**Stored rows**
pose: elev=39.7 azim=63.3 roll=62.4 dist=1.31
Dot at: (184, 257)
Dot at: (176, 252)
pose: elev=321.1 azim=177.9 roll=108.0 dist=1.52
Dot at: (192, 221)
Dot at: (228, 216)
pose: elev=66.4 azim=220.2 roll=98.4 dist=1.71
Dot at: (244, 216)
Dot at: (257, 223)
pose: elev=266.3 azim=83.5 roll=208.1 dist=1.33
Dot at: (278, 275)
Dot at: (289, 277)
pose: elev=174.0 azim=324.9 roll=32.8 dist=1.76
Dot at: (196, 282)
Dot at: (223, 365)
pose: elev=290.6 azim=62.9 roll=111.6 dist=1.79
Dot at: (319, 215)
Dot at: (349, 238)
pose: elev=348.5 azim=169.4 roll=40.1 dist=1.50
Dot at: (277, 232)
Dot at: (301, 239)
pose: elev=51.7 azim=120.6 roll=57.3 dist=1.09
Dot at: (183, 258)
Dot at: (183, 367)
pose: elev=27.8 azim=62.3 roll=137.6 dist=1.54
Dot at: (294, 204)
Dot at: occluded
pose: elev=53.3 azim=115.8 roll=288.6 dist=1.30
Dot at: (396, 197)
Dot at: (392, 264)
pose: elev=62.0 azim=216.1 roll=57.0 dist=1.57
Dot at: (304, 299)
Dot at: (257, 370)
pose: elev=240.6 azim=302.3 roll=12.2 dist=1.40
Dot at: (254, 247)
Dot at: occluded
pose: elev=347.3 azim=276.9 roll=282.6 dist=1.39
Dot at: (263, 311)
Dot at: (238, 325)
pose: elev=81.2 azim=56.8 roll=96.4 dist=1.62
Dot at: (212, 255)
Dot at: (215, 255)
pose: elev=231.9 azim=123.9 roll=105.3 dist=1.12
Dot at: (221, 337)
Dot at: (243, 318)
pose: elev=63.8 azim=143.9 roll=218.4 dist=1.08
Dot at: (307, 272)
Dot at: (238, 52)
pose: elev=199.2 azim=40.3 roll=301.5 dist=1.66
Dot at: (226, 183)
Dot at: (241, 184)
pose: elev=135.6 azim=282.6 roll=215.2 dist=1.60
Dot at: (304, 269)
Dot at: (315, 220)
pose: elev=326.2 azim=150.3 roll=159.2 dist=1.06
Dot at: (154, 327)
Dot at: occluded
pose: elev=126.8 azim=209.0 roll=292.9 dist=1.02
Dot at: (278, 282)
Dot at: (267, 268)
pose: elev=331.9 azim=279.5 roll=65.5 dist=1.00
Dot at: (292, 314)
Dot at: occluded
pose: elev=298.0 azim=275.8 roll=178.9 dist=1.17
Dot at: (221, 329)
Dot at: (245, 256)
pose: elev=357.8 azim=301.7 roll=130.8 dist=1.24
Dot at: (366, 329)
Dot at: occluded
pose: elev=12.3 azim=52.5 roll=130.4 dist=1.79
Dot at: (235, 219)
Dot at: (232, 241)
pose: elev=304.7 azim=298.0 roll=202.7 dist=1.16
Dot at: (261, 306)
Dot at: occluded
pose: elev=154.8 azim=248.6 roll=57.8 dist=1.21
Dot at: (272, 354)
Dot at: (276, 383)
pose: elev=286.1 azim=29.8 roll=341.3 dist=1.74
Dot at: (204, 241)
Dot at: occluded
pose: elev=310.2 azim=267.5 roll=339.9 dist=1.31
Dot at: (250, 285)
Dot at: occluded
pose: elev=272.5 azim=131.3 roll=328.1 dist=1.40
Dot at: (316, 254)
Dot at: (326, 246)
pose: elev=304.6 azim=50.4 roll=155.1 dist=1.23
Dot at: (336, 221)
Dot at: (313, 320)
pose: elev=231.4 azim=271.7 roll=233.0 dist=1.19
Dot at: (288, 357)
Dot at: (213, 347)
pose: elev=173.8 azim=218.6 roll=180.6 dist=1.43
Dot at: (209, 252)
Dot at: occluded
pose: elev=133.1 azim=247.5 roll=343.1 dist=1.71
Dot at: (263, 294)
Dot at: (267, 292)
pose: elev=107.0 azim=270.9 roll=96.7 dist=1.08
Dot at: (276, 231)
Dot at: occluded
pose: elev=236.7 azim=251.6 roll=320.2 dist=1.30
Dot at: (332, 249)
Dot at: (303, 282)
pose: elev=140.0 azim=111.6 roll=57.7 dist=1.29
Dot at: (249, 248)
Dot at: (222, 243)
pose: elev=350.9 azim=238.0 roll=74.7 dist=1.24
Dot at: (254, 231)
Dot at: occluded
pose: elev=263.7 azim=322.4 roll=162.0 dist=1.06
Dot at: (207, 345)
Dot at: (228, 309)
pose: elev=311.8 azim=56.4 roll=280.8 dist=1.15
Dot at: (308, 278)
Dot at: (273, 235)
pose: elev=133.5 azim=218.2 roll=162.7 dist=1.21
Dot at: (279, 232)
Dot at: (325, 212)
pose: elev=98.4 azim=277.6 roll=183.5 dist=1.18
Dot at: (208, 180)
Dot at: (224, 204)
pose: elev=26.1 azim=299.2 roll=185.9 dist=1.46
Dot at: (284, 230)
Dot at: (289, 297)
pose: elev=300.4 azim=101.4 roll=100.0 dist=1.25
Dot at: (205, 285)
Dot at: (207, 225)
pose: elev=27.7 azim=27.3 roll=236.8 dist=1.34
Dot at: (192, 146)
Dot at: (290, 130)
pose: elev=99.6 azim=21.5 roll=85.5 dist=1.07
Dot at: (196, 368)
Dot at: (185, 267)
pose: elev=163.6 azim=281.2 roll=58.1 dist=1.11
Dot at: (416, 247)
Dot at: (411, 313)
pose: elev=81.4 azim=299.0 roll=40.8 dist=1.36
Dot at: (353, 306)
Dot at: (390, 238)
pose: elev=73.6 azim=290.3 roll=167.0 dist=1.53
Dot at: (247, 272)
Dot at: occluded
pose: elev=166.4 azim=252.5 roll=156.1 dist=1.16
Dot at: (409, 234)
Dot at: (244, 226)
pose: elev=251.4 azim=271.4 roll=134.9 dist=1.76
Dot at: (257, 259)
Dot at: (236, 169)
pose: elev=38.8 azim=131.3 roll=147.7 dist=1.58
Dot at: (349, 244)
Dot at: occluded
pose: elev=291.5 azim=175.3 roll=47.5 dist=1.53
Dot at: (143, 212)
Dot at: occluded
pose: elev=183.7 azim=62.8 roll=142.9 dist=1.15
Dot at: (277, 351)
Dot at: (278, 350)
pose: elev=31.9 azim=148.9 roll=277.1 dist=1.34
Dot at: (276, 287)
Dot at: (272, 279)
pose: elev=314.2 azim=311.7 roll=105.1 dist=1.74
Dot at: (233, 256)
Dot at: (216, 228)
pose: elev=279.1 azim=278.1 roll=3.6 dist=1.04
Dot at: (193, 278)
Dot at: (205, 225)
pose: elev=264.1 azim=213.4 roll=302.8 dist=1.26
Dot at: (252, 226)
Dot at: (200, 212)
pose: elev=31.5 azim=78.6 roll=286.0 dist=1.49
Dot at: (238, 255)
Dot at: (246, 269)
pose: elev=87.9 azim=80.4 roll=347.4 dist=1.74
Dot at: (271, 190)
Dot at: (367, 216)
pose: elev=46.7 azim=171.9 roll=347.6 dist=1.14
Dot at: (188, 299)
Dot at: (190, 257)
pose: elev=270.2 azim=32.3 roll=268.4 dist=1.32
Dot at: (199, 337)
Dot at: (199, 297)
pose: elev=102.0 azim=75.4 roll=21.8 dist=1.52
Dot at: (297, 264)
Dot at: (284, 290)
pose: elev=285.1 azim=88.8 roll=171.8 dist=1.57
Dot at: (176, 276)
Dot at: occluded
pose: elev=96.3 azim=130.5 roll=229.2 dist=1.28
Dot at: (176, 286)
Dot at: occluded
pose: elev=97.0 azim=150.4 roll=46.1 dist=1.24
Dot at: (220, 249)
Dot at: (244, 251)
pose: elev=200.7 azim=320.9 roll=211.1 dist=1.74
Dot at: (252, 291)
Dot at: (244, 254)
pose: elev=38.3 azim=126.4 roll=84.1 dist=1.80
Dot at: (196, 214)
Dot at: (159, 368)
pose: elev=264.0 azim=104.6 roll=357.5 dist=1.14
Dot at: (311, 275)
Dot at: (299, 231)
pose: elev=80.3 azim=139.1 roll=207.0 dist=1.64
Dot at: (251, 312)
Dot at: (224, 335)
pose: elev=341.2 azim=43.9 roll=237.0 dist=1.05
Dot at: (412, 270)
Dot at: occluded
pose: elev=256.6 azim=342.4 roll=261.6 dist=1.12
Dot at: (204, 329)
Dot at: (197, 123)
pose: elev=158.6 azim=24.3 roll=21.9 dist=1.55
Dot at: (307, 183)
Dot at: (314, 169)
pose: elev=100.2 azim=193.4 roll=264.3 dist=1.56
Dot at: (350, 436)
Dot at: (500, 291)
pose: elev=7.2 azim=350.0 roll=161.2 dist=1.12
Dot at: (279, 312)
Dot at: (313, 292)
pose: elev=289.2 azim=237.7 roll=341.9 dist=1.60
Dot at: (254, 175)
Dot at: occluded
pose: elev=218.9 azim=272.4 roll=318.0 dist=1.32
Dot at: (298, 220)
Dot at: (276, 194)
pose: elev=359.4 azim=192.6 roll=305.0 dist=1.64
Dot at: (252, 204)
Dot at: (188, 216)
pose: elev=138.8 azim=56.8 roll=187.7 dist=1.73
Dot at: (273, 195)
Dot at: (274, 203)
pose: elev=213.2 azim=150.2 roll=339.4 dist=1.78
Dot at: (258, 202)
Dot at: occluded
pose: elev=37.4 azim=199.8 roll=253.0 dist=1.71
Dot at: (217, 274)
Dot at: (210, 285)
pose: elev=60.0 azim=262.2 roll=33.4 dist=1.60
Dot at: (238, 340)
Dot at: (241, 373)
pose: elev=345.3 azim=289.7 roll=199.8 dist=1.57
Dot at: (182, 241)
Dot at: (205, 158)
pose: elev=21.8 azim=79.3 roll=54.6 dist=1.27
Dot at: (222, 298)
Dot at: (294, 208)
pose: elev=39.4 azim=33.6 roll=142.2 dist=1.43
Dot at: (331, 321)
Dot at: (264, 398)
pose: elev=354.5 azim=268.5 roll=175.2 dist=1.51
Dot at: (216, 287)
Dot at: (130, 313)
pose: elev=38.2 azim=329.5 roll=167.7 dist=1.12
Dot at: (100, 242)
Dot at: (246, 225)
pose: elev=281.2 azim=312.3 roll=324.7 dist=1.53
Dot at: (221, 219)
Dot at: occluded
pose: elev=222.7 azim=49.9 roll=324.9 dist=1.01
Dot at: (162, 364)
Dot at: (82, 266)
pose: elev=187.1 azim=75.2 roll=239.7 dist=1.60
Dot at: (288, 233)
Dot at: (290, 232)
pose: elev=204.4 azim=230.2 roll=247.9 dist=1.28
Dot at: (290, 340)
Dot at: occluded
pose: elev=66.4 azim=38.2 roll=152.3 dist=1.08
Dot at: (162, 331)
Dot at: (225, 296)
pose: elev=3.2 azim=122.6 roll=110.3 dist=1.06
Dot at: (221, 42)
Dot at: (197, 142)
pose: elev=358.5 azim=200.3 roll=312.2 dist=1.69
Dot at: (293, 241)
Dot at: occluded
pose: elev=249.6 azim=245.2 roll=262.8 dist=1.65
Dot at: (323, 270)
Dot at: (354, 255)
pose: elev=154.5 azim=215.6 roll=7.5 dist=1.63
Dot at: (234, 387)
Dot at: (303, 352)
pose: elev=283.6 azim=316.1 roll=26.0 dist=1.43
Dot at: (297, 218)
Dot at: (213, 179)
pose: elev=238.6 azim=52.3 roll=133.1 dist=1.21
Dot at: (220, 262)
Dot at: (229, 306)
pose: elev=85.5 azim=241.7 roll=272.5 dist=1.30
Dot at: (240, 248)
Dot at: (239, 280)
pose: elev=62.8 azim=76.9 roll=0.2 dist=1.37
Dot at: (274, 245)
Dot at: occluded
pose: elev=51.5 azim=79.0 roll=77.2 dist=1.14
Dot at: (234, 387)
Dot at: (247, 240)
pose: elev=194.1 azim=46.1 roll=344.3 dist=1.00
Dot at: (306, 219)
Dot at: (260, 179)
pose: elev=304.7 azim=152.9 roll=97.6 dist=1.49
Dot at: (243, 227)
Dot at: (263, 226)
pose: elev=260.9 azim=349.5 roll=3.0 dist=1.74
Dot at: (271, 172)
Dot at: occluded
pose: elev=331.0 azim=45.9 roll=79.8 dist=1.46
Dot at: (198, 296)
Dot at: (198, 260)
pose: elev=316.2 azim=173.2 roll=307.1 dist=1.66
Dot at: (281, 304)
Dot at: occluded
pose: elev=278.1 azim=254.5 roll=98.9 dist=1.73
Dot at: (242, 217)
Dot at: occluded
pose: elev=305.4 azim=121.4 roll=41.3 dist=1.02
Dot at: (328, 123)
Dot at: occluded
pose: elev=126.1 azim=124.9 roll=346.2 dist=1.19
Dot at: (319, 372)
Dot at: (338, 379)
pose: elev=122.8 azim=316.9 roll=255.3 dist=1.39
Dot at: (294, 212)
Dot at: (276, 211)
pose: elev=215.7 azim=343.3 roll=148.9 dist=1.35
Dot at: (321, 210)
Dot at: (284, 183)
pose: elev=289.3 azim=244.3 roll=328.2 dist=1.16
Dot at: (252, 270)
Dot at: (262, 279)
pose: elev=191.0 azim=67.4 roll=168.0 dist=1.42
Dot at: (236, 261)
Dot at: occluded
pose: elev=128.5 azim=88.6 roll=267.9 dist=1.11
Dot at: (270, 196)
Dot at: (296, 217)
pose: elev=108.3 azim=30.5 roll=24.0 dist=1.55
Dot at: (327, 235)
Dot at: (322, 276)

**Problem requirements**
Copy the listing again, starting at the line that contains "pose: elev=251.4 azim=271.4" and ending after the line that contains "Dot at: (284, 290)". Rename "dist" to "distance" throughout and change nothing else.

**Solution to this problem**
pose: elev=251.4 azim=271.4 roll=134.9 distance=1.76
Dot at: (257, 259)
Dot at: (236, 169)
pose: elev=38.8 azim=131.3 roll=147.7 distance=1.58
Dot at: (349, 244)
Dot at: occluded
pose: elev=291.5 azim=175.3 roll=47.5 distance=1.53
Dot at: (143, 212)
Dot at: occluded
pose: elev=183.7 azim=62.8 roll=142.9 distance=1.15
Dot at: (277, 351)
Dot at: (278, 350)
pose: elev=31.9 azim=148.9 roll=277.1 distance=1.34
Dot at: (276, 287)
Dot at: (272, 279)
pose: elev=314.2 azim=311.7 roll=105.1 distance=1.74
Dot at: (233, 256)
Dot at: (216, 228)
pose: elev=279.1 azim=278.1 roll=3.6 distance=1.04
Dot at: (193, 278)
Dot at: (205, 225)
pose: elev=264.1 azim=213.4 roll=302.8 distance=1.26
Dot at: (252, 226)
Dot at: (200, 212)
pose: elev=31.5 azim=78.6 roll=286.0 distance=1.49
Dot at: (238, 255)
Dot at: (246, 269)
pose: elev=87.9 azim=80.4 roll=347.4 distance=1.74
Dot at: (271, 190)
Dot at: (367, 216)
pose: elev=46.7 azim=171.9 roll=347.6 distance=1.14
Dot at: (188, 299)
Dot at: (190, 257)
pose: elev=270.2 azim=32.3 roll=268.4 distance=1.32
Dot at: (199, 337)
Dot at: (199, 297)
pose: elev=102.0 azim=75.4 roll=21.8 distance=1.52
Dot at: (297, 264)
Dot at: (284, 290)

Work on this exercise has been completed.